### [Request]
Check every line below for the word "Evdeki" and copy each one that has it.

(Page-level text extractions)
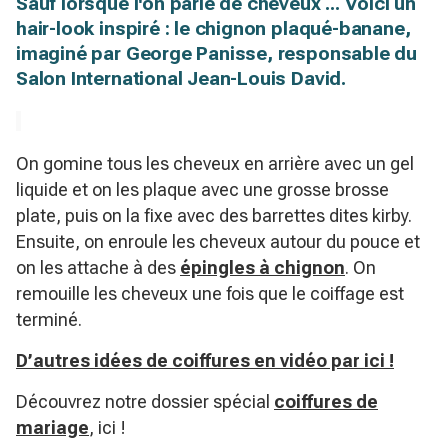
Sauf lorsque l'on parle de cheveux ... Voici un
hair-look inspiré : le chignon plaqué-banane,
imaginé par George Panisse, responsable du
Salon International Jean-Louis David.
On gomine tous les cheveux en arrière avec un gel
liquide et on les plaque avec une grosse brosse
plate, puis on la fixe avec des barrettes dites kirby.
Ensuite, on enroule les cheveux autour du pouce et
on les attache à des
épingles à chignon
. On
remouille les cheveux une fois que le coiffage est
terminé.
D’autres idées de coiffures en vidéo par ici !
Découvrez notre dossier spécial
coiffures de
mariage
, ici !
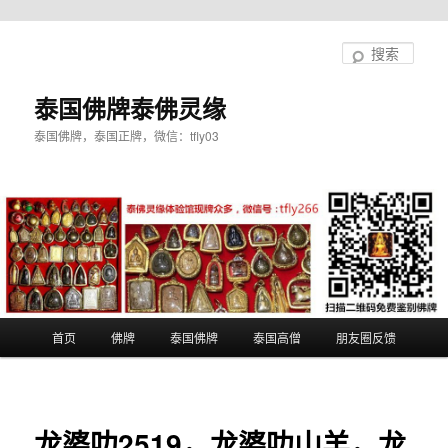
跳
至
搜
主
索
内
泰国佛牌泰佛灵缘
容
泰国佛牌，泰国正牌，微信：tfly03
区
域
主
首页
佛牌
泰国佛牌
泰国高僧
朋友圈反馈
页
龙婆叻2519，龙婆叻山羊，龙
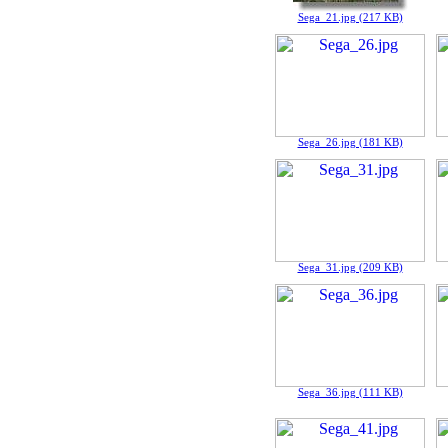
Sega_21.jpg (217 KB)
Sega_26.jpg (181 KB)
Sega_31.jpg (209 KB)
Sega_36.jpg (111 KB)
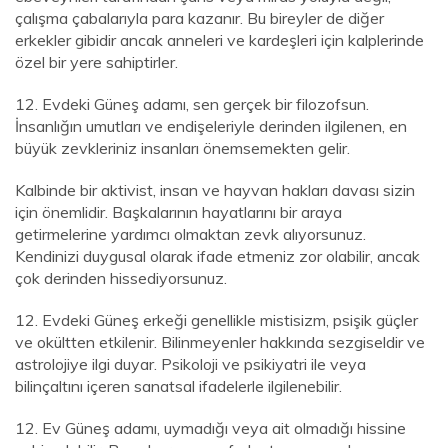
çalışma çabalarıyla para kazanır. Bu bireyler de diğer
erkekler gibidir ancak anneleri ve kardeşleri için kalplerinde
özel bir yere sahiptirler.
12. Evdeki Güneş adamı, sen gerçek bir filozofsun.
İnsanlığın umutları ve endişeleriyle derinden ilgilenen, en
büyük zevkleriniz insanları önemsemekten gelir.
Kalbinde bir aktivist, insan ve hayvan hakları davası sizin
için önemlidir. Başkalarının hayatlarını bir araya
getirmelerine yardımcı olmaktan zevk alıyorsunuz.
Kendinizi duygusal olarak ifade etmeniz zor olabilir, ancak
çok derinden hissediyorsunuz.
12. Evdeki Güneş erkeği genellikle mistisizm, psişik güçler
ve okültten etkilenir. Bilinmeyenler hakkında sezgiseldir ve
astrolojiye ilgi duyar. Psikoloji ve psikiyatri ile veya
bilinçaltını içeren sanatsal ifadelerle ilgilenebilir.
12. Ev Güneş adamı, uymadığı veya ait olmadığı hissine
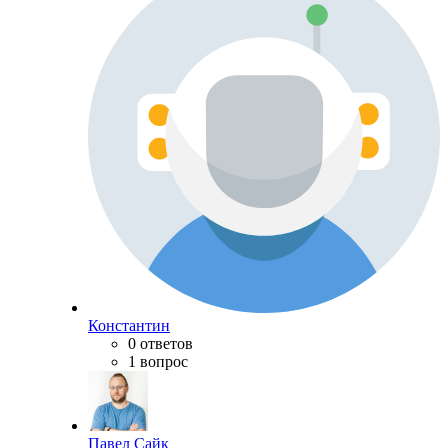
Константин
0 ответов
1 вопрос
Павел Сайк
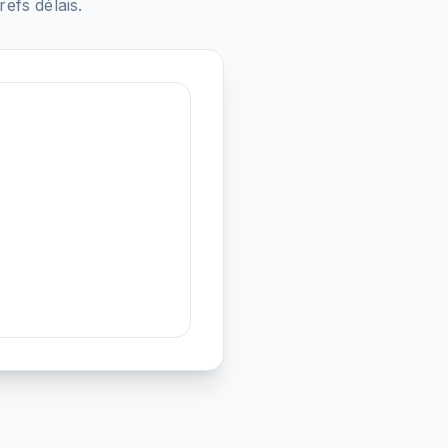
fs délais.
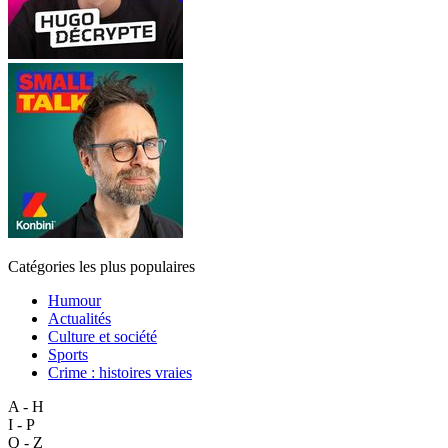
Catégories les plus populaires
Humour
Actualités
Culture et société
Sports
Crime : histoires vraies
A - H
I - P
Q - Z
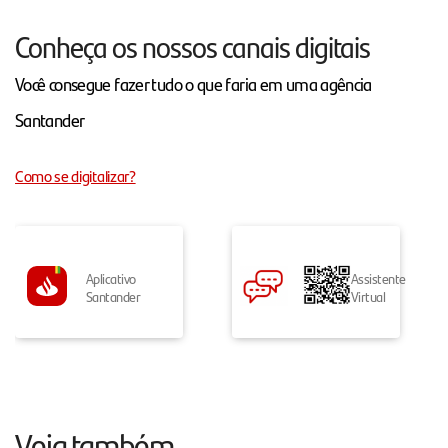
Conheça os nossos canais digitais
Você consegue fazer tudo o que faria em uma agência
Santander
Como se digitalizar?
Aplicativo
Assistente
Santander
Virtual
Veja também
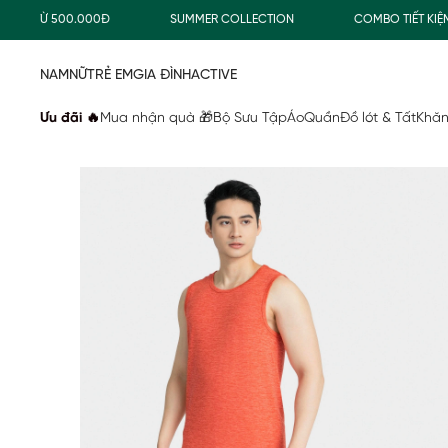
 TỪ 500.000Đ
SUMMER COLLECTION
COMBO TIẾT KIỆM
NAM
NỮ
TRẺ EM
GIA ĐÌNH
ACTIVE
Ưu đãi 🔥
Mua nhận quà 🎁
Bộ Sưu Tập
Áo
Quần
Đồ lót & Tất
Khăn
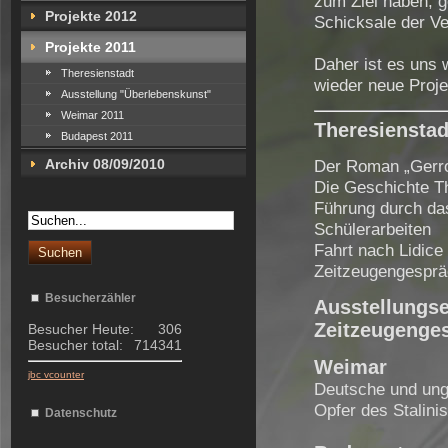
zum Ziel haben, g
Projekte 2012
Schicksale der Ve
Projekte 2011
Daher ist es uns 
Theresienstadt
wieder neue Projek
Ausstellung "Überlebenskunst"
Weimar 2011
Theresienstad
Budapest 2011
Der Roman „Gerro
Archiv 08/09/2010
Die Geschichte T
Führung durch da
Schülerarbeiten
Fahrt nach Lidice
Zeitzeugengespr
Besucherzähler
Ausstellungs
Zeitzeugenge
Besucher Heute:
306
Besucher total:
714341
Weimar
jbc vcounter
Deutsche und ung
Opfer des Stalin
Datenschutz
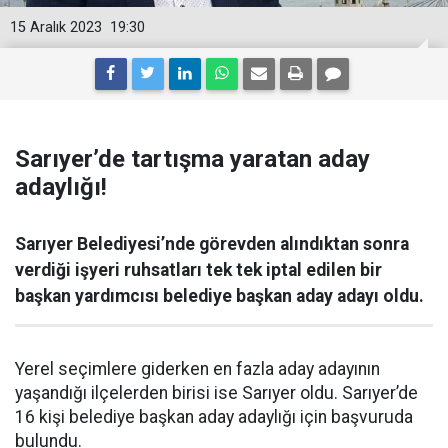
15 Aralık 2023
19:30
Sarıyer’de tartışma yaratan aday
adaylığı!
Sarıyer Belediyesi’nde görevden alındıktan sonra
verdiği işyeri ruhsatları tek tek iptal edilen bir
başkan yardımcısı belediye başkan aday adayı oldu.
Yerel seçimlere giderken en fazla aday adayının
yaşandığı ilçelerden birisi ise Sarıyer oldu. Sarıyer’de
16 kişi belediye başkan aday adaylığı için başvuruda
bulundu.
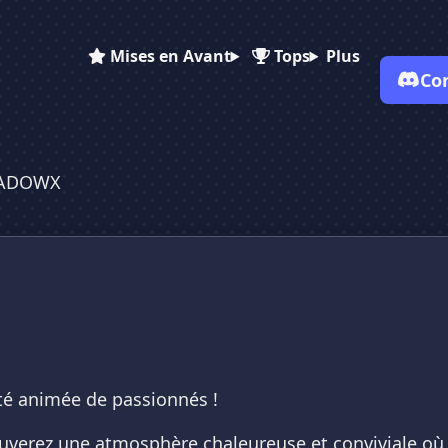
Mises en Avant
Tops
Plus
Co
✕
✕
✕
✕
ADOWX
Vote pour
QADOWX
QADOWX
QADOWX
Es-tu sûr de vouloir supprimer ton avis de ce serveur ?
Supprimer
é animée de passionnés !
uverez une atmosphère chaleureuse et conviviale où l'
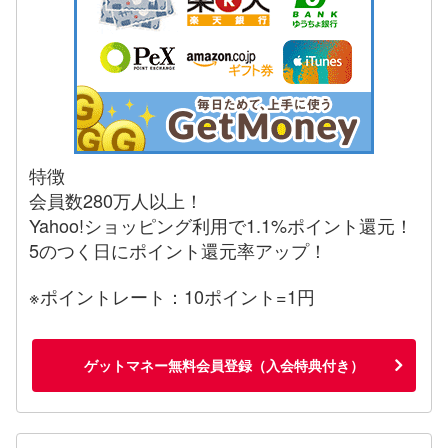
特徴
会員数280万人以上！
Yahoo!ショッピング利用で1.1%ポイント還元！
5のつく日にポイント還元率アップ！
※ポイントレート：10ポイント=1円
ゲットマネー無料会員登録（入会特典付き）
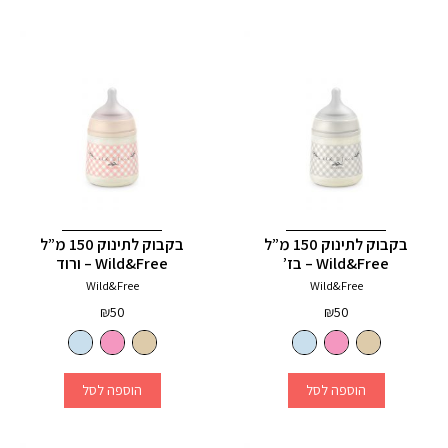
בקבוק לתינוק 150 מ”ל
בקבוק לתינוק 150 מ”ל
Wild&Free – בז’
Wild&Free – ורוד
Wild&Free
Wild&Free
₪
50
₪
50
הוספה לסל
הוספה לסל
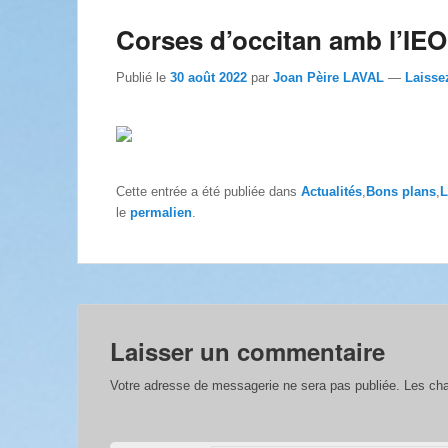
Corses d’occitan amb l’IEO
Publié le
30 août 2022
par
Joan Pèire LAVAL
—
Laisse
Cette entrée a été publiée dans
Actualités
,
Bons plans
,
L
le
permalien
.
Laisser un commentaire
Votre adresse de messagerie ne sera pas publiée.
Les cha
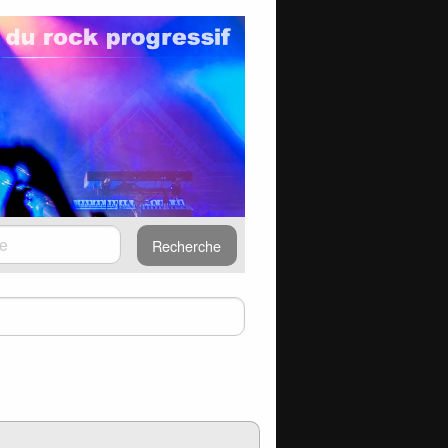
Recherche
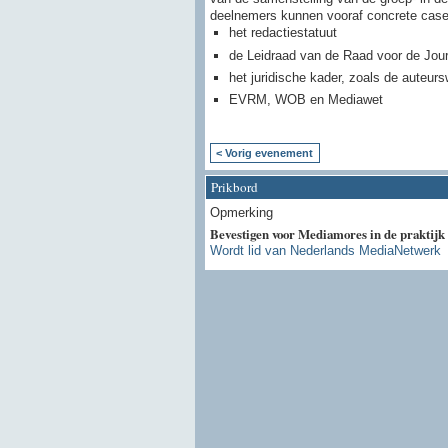
deelnemers kunnen vooraf concrete cases
het redactiestatuut
de Leidraad van de Raad voor de Jour
het juridische kader, zoals de auteurs
EVRM, WOB en Mediawet
< Vorig evenement
Prikbord
Opmerking
Bevestigen voor Mediamores in de praktijk 
Wordt lid van Nederlands MediaNetwerk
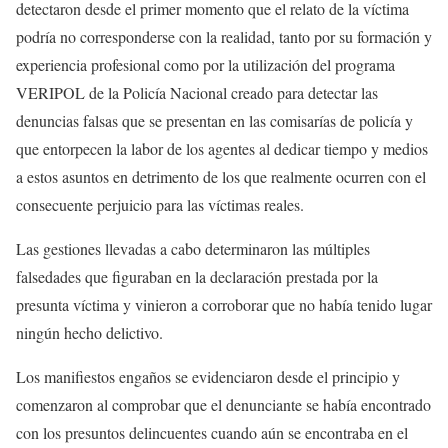
detectaron desde el primer momento que el relato de la víctima
podría no corresponderse con la realidad, tanto por su formación y
experiencia profesional como por la utilización del programa
VERIPOL de la Policía Nacional creado para detectar las
denuncias falsas que se presentan en las comisarías de policía y
que entorpecen la labor de los agentes al dedicar tiempo y medios
a estos asuntos en detrimento de los que realmente ocurren con el
consecuente perjuicio para las víctimas reales.
Las gestiones llevadas a cabo determinaron las múltiples
falsedades que figuraban en la declaración prestada por la
presunta víctima y vinieron a corroborar que no había tenido lugar
ningún hecho delictivo.
Los manifiestos engaños se evidenciaron desde el principio y
comenzaron al comprobar que el denunciante se había encontrado
con los presuntos delincuentes cuando aún se encontraba en el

### [Task answer]
12. Evdeki Güneş adamı, sen gerçek bir filozofsun.
12. Evdeki Güneş erkeği genellikle mistisizm, psişik güçler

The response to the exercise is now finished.